Saved data entries
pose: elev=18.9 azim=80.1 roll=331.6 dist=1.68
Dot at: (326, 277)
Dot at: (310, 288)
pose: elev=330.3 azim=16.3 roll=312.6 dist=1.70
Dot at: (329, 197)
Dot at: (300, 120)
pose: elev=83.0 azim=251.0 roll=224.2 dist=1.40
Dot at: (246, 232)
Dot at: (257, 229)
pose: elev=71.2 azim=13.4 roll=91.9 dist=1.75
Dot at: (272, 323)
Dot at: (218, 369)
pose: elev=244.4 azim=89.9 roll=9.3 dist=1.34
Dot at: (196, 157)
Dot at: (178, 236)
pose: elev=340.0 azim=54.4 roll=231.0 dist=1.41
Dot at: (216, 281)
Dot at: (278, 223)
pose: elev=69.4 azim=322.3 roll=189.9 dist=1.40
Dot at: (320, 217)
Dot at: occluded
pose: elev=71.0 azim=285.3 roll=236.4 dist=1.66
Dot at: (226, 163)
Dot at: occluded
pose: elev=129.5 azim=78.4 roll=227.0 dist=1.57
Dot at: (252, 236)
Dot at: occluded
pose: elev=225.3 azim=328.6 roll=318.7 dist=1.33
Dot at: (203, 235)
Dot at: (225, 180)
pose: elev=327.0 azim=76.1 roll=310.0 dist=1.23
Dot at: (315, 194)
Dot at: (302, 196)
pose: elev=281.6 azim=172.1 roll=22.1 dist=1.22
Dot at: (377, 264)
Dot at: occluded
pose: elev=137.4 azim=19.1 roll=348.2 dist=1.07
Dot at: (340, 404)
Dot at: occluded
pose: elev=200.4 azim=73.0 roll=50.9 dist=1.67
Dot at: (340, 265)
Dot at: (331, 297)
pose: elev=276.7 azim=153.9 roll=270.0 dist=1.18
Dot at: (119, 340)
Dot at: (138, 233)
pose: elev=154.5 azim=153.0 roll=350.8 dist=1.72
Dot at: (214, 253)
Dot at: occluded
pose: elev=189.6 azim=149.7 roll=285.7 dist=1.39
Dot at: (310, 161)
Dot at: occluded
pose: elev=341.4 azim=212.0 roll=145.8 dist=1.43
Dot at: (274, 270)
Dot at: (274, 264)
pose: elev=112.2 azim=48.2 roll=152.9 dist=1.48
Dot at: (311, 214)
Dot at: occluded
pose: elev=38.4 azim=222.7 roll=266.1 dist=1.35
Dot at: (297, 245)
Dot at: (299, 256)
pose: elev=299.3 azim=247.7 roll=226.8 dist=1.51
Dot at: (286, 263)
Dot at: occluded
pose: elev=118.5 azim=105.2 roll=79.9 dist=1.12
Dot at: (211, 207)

● **YOUR GOAL**:
Turn the lines into a numbered list, beginning at the line that contains "pose: elev=299.3 azim=247.7" and continuing through the last line. Leave out any blank lines.

● **COMPLETED TASK**:
1. pose: elev=299.3 azim=247.7 roll=226.8 dist=1.51
2. Dot at: (286, 263)
3. Dot at: occluded
4. pose: elev=118.5 azim=105.2 roll=79.9 dist=1.12
5. Dot at: (211, 207)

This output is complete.